The boy’s mysterious disappearance from the family’s lake house makes front-page news in their home town of Opelousas. John Henry and Mary Davenport are wealthy and influential, and will do anything to find their son. For two years, the Davenports search across the South, offer increasingly large rewards and struggle not to give in to despair.

Then, at the moment when all hope seems lost, the boy is found in the company of a tramp.

But is he truly Sonny Davenport? The circumstances of his discovery raise more questions than answers. And when Grace Mill, an unwed farm worker, travels from Alabama to lay claim to the child, newspapers, townsfolk, even the Davenports’ own friends, take sides.

As the tramp’s kidnapping trial begins, and two desperate mothers fight for ownership of the boy, the people of Opelousas discover that truth is more complicated than they’d ever dreamed . . .

Half Moon Lake is Kirsten Alexander’s compelling debut novel, about the parent-child bond, identity, and what it means to be part of a family.


The Girl From Eureka by Cheryl Adnams

Published by Escape – released 12th February

On the sun-drenched goldfields of Eureka, a wild colonial girl and an honour-bound soldier will break all the rules to claim a love worth more than gold …

Ballarat, Australia 1854

Gold miner Indy Wallace wants nothing more than to dig up enough gold to give her mother an easier life. Wild and reckless, and in trouble more often than not, Indy finds herself falling for handsome, chivalrous, British Army Lieutenant Will Marsh. But in the eyes of immigrant miners, soldiers are the enemy.

Will has been posted to Ballarat with a large contingent of Her Majesty’s Army to protect the Crown gold and keep the peace. But once he meets rebellious Indy, he doubts he’ll ever be at peace again. As Will and Indy’s attraction grows, their loyalties are tested when the unrest between miners and the military reaches breaking point.
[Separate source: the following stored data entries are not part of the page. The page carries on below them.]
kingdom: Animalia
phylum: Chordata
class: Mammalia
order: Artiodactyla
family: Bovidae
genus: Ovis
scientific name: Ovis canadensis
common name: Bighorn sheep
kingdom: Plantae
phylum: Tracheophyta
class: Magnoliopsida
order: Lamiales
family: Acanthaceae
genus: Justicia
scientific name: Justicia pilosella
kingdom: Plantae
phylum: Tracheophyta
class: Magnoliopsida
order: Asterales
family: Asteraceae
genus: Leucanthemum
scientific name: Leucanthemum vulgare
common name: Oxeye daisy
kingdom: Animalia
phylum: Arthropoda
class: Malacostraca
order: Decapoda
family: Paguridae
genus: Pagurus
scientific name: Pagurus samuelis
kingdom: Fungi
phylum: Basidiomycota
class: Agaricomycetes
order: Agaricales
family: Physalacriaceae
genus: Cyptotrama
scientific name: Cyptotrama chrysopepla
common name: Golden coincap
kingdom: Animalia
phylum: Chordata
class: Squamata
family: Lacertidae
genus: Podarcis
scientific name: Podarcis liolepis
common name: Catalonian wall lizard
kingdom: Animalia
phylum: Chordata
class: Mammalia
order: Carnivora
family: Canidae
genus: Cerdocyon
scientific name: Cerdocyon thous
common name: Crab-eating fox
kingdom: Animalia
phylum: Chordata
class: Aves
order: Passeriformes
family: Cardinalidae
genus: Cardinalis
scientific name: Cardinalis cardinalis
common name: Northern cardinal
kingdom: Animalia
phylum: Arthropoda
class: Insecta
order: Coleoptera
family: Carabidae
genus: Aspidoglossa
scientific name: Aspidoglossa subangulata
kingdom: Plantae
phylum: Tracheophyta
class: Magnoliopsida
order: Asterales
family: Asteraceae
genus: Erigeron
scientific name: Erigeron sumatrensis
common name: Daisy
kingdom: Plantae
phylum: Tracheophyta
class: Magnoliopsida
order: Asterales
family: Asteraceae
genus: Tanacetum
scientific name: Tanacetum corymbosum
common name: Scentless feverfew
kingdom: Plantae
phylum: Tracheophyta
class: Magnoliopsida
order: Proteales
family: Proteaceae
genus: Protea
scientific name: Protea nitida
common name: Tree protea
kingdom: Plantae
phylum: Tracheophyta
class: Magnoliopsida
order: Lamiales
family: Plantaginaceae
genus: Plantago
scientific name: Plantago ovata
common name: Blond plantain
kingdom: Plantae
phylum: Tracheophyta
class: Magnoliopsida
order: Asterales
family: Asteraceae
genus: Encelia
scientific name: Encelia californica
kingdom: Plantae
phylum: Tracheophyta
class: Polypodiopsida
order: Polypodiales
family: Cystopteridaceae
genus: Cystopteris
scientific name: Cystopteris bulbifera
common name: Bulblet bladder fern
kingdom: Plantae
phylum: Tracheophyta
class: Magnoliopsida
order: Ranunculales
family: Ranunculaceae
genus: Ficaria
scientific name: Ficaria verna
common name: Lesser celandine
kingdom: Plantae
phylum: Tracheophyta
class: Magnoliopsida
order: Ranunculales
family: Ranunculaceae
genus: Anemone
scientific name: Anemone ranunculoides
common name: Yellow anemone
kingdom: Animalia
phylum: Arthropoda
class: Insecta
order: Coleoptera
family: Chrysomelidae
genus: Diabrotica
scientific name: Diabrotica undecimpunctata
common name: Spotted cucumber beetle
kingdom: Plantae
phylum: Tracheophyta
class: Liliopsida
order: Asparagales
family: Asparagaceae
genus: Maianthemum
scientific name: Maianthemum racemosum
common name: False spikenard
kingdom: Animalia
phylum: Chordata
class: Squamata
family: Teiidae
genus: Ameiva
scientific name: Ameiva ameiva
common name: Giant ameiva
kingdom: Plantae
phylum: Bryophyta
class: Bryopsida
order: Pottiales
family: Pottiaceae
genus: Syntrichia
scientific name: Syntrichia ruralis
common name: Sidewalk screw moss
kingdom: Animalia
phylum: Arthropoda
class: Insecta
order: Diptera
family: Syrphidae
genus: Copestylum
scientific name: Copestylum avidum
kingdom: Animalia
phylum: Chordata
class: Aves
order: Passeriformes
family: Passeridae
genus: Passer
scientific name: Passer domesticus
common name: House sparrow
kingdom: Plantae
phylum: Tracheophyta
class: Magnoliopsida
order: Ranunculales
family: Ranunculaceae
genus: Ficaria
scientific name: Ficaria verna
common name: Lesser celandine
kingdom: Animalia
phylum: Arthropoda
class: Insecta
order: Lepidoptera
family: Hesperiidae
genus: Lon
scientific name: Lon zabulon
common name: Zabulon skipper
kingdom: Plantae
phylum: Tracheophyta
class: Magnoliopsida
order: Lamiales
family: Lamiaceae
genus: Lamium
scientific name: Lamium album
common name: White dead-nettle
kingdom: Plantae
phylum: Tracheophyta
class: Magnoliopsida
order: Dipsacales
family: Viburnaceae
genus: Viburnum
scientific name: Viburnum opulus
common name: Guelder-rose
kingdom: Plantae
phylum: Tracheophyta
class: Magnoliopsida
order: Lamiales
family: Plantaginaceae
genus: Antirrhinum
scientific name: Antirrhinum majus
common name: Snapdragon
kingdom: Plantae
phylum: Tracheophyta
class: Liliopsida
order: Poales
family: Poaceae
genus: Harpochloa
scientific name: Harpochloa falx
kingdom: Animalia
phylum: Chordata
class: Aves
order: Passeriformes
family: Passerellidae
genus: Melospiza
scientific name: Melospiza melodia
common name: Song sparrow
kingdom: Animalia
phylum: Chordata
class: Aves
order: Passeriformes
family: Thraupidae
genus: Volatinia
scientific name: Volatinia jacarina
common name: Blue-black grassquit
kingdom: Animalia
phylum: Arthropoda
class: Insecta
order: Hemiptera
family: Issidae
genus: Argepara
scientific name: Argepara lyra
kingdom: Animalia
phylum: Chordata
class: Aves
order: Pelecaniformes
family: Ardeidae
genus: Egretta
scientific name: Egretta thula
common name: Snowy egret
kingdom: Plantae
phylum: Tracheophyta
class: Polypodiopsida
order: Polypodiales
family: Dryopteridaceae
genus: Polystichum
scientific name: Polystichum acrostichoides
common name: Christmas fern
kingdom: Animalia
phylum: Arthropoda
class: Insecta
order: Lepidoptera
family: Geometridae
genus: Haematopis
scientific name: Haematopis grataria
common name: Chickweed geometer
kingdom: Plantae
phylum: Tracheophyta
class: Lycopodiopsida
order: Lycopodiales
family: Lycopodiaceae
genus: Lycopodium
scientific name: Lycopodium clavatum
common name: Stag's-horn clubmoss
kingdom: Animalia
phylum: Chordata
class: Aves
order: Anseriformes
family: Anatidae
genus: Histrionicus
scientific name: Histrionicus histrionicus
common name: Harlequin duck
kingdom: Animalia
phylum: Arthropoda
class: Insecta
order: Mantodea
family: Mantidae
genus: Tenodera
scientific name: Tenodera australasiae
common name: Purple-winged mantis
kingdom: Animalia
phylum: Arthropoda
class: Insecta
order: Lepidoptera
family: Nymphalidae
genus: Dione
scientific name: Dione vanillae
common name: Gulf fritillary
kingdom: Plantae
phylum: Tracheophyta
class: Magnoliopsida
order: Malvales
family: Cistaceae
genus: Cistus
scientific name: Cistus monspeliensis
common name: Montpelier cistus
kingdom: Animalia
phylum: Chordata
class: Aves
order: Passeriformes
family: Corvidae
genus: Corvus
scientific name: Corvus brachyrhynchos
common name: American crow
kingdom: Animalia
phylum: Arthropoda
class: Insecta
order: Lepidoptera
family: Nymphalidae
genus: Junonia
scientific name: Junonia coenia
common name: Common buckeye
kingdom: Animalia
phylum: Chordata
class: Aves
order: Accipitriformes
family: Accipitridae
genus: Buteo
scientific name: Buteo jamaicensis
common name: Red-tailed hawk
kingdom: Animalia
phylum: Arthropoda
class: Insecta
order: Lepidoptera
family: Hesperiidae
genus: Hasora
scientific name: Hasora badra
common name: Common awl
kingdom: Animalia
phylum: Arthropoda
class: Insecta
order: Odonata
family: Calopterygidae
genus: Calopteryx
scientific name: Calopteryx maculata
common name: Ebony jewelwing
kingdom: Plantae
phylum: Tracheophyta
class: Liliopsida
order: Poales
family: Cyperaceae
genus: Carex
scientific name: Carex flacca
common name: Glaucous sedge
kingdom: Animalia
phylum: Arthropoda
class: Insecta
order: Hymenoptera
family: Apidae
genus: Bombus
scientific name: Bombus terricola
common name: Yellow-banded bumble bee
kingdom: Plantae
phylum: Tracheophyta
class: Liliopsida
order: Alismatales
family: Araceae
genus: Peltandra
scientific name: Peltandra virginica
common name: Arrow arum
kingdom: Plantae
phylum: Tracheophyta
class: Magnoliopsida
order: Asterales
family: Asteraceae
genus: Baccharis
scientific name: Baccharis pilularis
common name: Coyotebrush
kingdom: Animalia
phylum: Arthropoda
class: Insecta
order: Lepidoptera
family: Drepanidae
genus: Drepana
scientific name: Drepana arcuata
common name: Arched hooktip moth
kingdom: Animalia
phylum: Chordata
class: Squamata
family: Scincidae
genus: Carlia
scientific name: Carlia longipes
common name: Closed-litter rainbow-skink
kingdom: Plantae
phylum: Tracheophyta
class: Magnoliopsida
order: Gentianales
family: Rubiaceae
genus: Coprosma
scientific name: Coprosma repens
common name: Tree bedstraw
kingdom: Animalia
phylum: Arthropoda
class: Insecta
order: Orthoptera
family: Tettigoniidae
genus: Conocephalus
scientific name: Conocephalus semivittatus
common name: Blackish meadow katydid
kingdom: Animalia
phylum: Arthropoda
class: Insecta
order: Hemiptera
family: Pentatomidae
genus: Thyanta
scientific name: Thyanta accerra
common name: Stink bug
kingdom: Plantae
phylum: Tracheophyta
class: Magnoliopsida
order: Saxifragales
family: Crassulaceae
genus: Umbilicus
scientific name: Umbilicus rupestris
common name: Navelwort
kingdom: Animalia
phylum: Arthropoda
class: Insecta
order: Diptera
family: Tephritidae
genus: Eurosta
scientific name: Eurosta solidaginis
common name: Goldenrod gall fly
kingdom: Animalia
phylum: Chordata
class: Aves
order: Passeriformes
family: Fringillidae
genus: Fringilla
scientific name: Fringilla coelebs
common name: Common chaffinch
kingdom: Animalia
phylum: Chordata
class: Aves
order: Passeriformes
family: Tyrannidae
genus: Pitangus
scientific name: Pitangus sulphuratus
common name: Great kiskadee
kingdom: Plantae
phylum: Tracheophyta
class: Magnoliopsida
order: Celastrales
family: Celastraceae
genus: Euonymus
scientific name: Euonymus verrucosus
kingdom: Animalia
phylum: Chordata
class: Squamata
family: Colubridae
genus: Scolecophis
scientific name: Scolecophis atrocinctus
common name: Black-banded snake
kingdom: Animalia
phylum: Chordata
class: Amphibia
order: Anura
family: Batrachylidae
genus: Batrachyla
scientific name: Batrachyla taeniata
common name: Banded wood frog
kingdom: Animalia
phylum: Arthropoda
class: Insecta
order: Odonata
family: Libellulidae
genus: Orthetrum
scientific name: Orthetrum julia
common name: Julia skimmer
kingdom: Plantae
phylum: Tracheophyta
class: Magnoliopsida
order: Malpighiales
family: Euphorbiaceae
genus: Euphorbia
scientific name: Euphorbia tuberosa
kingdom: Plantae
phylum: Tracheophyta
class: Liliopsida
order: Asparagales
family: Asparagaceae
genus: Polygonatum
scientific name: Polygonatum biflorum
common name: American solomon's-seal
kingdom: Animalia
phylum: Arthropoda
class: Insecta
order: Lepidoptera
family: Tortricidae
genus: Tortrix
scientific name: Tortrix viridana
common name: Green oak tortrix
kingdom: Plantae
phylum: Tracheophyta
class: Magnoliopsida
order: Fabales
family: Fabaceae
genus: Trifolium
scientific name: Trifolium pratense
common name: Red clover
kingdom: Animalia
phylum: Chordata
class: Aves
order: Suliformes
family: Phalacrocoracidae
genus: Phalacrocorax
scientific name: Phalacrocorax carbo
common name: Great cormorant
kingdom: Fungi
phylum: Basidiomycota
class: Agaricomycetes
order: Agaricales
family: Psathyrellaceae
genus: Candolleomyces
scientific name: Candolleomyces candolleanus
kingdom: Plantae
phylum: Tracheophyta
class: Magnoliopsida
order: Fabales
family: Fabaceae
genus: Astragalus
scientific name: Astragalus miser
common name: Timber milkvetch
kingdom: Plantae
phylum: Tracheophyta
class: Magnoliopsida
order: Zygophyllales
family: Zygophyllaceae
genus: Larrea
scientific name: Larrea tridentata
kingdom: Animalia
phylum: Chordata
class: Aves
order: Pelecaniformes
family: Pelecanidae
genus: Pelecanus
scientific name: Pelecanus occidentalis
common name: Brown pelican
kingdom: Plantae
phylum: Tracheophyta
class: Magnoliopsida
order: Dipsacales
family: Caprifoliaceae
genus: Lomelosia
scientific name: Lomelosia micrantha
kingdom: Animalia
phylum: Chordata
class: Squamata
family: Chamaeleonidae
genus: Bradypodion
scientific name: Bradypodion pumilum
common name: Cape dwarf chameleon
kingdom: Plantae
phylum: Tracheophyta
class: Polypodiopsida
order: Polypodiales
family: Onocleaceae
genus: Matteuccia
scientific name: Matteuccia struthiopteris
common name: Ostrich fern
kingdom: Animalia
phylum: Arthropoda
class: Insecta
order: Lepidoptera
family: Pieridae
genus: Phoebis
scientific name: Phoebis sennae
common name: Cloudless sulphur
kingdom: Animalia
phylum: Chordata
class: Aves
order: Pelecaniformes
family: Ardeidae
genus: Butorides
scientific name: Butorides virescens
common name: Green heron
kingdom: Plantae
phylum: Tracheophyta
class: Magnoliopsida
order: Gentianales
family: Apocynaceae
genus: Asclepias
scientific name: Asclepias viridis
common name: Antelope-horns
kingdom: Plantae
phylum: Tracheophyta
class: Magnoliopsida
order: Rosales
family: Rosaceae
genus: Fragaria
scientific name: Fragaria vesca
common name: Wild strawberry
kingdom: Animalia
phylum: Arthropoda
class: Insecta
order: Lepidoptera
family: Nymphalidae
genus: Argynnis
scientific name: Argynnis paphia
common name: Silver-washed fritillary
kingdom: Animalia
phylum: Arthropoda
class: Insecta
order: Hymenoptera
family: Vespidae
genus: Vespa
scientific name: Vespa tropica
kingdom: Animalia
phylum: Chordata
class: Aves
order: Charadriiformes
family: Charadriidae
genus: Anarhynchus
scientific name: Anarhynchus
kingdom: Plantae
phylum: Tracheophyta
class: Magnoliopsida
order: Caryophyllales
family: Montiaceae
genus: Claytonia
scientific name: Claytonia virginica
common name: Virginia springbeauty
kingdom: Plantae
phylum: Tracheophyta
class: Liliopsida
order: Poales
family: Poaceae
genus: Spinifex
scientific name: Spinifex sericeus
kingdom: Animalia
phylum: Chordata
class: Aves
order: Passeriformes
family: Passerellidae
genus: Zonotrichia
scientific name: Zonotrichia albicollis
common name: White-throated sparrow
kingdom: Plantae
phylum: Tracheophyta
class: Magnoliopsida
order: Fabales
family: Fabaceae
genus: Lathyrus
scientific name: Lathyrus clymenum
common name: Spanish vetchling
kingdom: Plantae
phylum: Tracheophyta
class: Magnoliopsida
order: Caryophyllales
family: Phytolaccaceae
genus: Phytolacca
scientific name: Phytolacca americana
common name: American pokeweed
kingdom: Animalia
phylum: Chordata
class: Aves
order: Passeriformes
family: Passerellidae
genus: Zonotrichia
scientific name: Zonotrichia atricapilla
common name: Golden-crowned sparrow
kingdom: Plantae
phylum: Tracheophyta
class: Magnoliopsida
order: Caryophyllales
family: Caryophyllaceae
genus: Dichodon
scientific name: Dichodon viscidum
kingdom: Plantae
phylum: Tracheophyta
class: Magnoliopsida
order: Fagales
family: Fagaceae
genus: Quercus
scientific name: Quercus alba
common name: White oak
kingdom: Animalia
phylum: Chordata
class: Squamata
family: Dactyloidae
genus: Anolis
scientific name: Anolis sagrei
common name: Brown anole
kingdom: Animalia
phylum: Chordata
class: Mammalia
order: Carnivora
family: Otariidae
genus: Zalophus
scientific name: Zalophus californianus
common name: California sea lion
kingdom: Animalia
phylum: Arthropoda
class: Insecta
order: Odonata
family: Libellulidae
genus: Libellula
On opposite sides of the escalating conflict, can their love survive their battle of ideals? And will any of them survive the battle of the Eureka Stockade?


Saving You by Charlotte Nash

Published by Hachette Australia

Three escaped pensioners. One single mother. A road trip to rescue her son. The new emotionally compelling page-turner by Australia’s Charlotte Nash

In their tiny pale green cottage under the trees, Mallory Cook and her five-year-old son, Harry, are a little family unit who weather the storms of life together. Money is tight after Harry’s father, Duncan, abandoned them to expand his business in New York. So when Duncan fails to return Harry after a visit, Mallory boards a plane to bring her son home any way she can.

During the journey, a chance encounter with three retirees on the run from their care home leads Mallory on an unlikely group road trip across the United States. Zadie, Ernie and Jock each have their own reasons for making the journey and along the way the four of them will learn the lengths they will travel to save each other – and themselves.